Model Based Reinforcement Learning: Policy Iteration, Value Iteration, and Dynamic Programming

This is just awesome, especially for an undergraduate without much pre-knowledge about machine learning.Many thanks from a Chinese freshman.

yiyangshao

I've watched other lectures on RL before, I can understand the formulas much better now, the way you explain formulas is brilliant, you're a wonderful math lecturer

ghazal

i love the way you explain it through the formula's most experts tell you the formula then go to an actual case, which leaves the learner disconnected from the math, thanks!

fredflintstone

At 3:57, I think the R(s', s, a) function you are referring to is the "reward function", which returns the "Immediately reward (r) if you are at stage (s) and do the action (a) which lead to stage (s')". That would make more sense than "returning a PROBABILITY of a reward (r) given (s, a and s')". I saw this in your book also but cannot find this kind of function anywhere else. All other resources I found, when talking about this function R, that means the "immediately reward" of doing action a given stage s and new stage s', NOT the "probability of the reward".
Later on in the clip, when you uses it in value function, I also see you use it as a mean for measuring the "Value of reward", not the "Probability of reward", therefore I think this might really be a mistake or something.
If I'm getting it wrong somewhere, please help me clear my thought. I'm just being curious.
Love your great work.

huyvuquang

16:55 The value iteration function (VI) differs slightly from Bellman's equation (BE) because VI uses max on a (hence uses a single value), whereas BE uses max on all pi.

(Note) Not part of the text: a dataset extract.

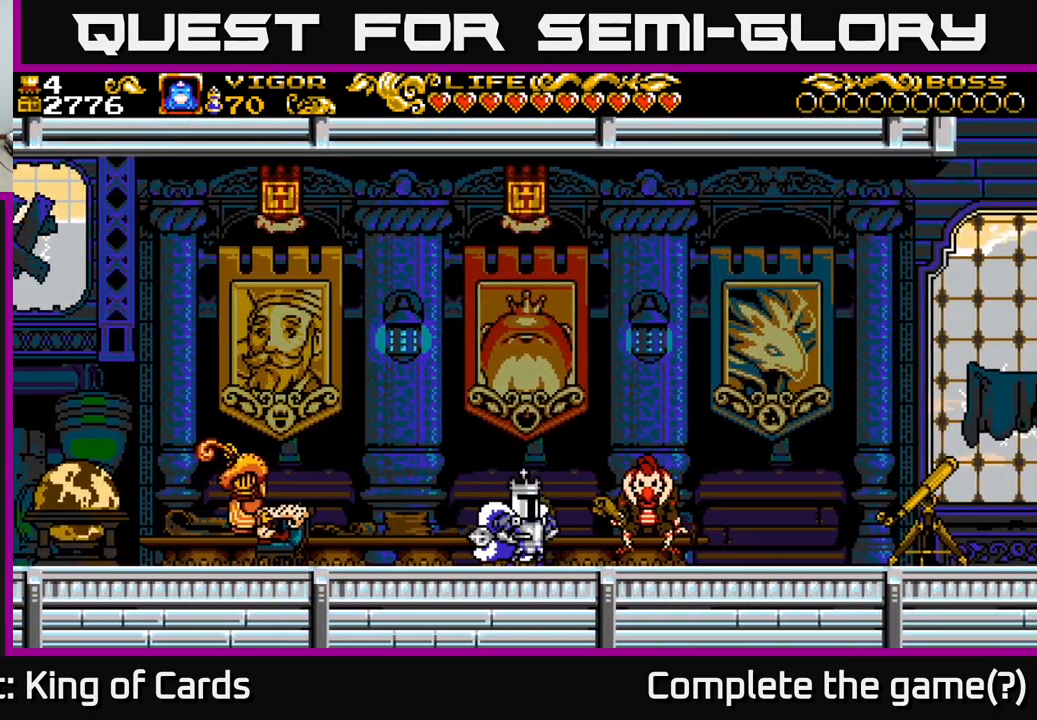
{"buttons": ["DPAD_RIGHT"], "right_stick": "center", "events": [[117, "A", "down"], [200, "A", "up"]]}
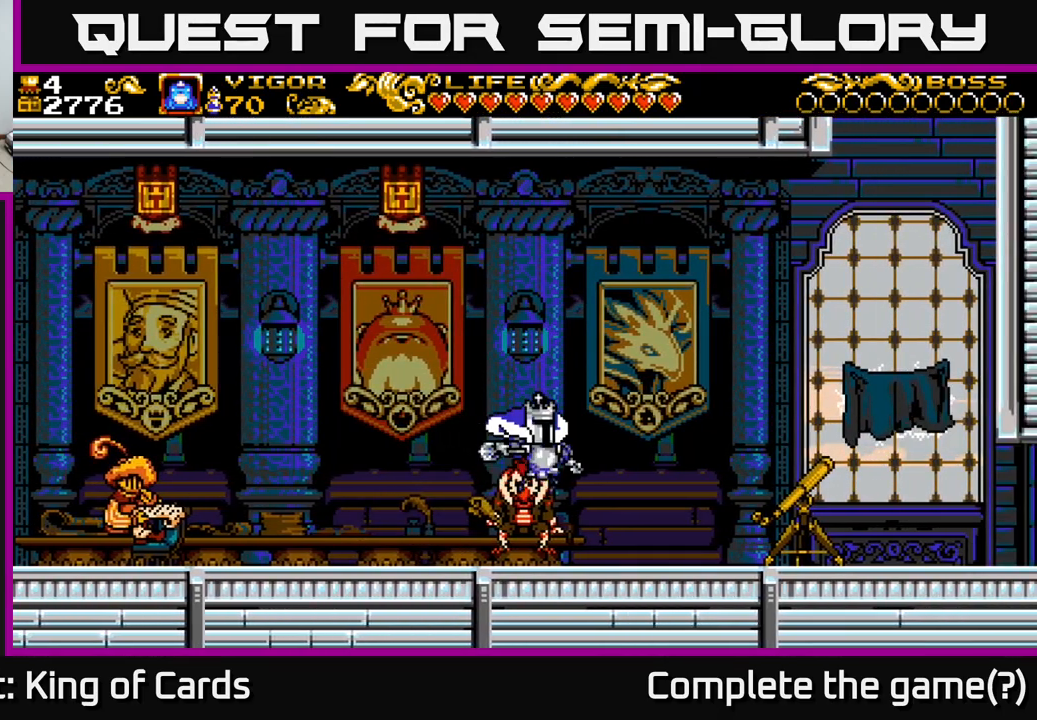
{"buttons": ["DPAD_RIGHT"], "right_stick": "center", "events": [[250, "A", "down"], [283, "A", "up"]]}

Because pi is a probabilistic function, i.e. is yielding a specific action value 'a' with a certain probability, VI would need to have another level of summation over a multiplying the terms by pi(s, a).
20:05 Here we construct pi(s, a) as the argmax of VI. This means we set pi(s, argmax(s))=1, and pi(s, a')=0 for all other values a' /= argmax(s). This means pi(s, a) is deterministic, instead of probabilistic.

micknamens

Optimal control, Control Theory, Reinforcement Learning, Machine Learning, System Theory, System Identification are intellectual banquet.

RasitEvduzen

This series really helps to understand the RL mechanisms. Thanks a ton for effort!
Showing heart gesture unintentionally 21:35 😀

chandhru

I actually feel smarter after watching this. Excellent video on all fronts!

aaroncollinsworth

Thank you so much. I've watched a lot of videos and didn't fully get these concepts for some reason. Now I think I finally get it. You're a great teacher.

august

Beautiful. Please continue. Will you explain algorithms like PPO, TD3, DDPG, etc.? If so, I will appreciate each one. Also, it will be very interesting if you can give your opinion on some RL libraries like ray/RLlib, baselines3, etc. I know that this may be much more than what you are thinking of including in this course, but I do not lose anything by suggesting those topics to you :) Thank you.

mariogalindoq

Thank you Prof! this video really helpful to classify RL's methods. I really appreciate your diagram and your explanation.

adinovitarini

your videos are increadibly well thought out and very educational, I should have known about them sooner. greetings from Munich, Germany!

samueldelsol

Thank you for simplifying a lot of things. I had read corresponding chapters from Sutton and Barto book but I got more clarity on practical aspects from this video.

NaveenKumar-yuvw

Now I understand every inch of the research paper I was reading. Thanks!!!!

suri

Very well structured and layed out, clearly explained, thank you

asier

Thank you for making these videos. I'm learning so much! You are such a great explainer.

kevinchahine

This is an excellent companion to your book. Thanks for both!

matthewchunk

The bellman’s equation reminds me of sequential games from game theory, where you traverse a game tree and optimal choice at each branch leads to globally optimal states.

robinwang

Love this series! Hoped the video to go on and on but it ended too quickly. Can't wait for the next part! Keep up the great work :)

Moonz

Tnx a lot professor Brunton!
You're creating great materials!

AliRashidi